- [AIM OF THE TASK]
Find the line with "This year’s show" in the records below. Output exactly from there until after the line with "serves mid-to-large enterprises", without pictures.

- [DATA]
╭──

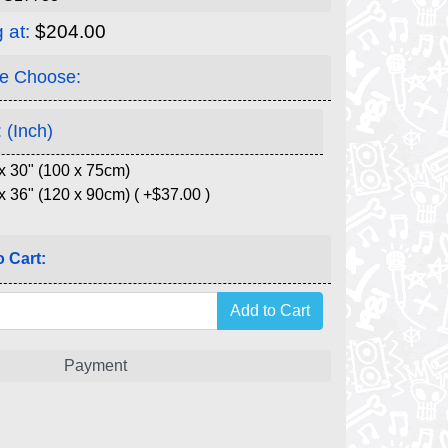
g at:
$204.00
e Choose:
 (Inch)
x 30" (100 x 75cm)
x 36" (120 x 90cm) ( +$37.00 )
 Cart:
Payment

╰──
╭──

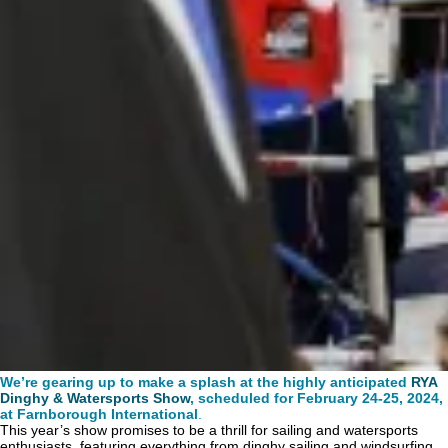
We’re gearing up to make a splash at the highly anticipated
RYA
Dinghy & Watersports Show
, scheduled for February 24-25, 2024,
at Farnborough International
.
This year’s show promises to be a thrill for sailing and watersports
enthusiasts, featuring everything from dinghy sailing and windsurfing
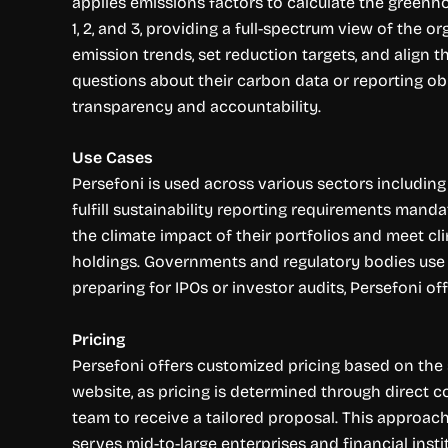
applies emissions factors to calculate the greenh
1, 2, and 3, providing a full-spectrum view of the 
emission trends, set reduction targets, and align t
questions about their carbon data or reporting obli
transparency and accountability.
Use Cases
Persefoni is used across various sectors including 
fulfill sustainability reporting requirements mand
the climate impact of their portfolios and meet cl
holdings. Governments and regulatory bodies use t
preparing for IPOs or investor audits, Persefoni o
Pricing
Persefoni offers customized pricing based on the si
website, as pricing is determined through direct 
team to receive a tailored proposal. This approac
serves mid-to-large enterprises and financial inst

╰──

- [EXERCISE RESULT]
This year’s show promises to be a thrill for sailing and watersports
enthusiasts, featuring everything from dinghy sailing and windsurfing
applies emissions factors to calculate the greenh
1, 2, and 3, providing a full-spectrum view of the 
emission trends, set reduction targets, and align t
questions about their carbon data or reporting obli
transparency and accountability.
Use Cases
Persefoni is used across various sectors including 
fulfill sustainability reporting requirements mand
the climate impact of their portfolios and meet cl
holdings. Governments and regulatory bodies use t
preparing for IPOs or investor audits, Persefoni o
Pricing
Persefoni offers customized pricing based on the si
website, as pricing is determined through direct 
team to receive a tailored proposal. This approac
serves mid-to-large enterprises and financial inst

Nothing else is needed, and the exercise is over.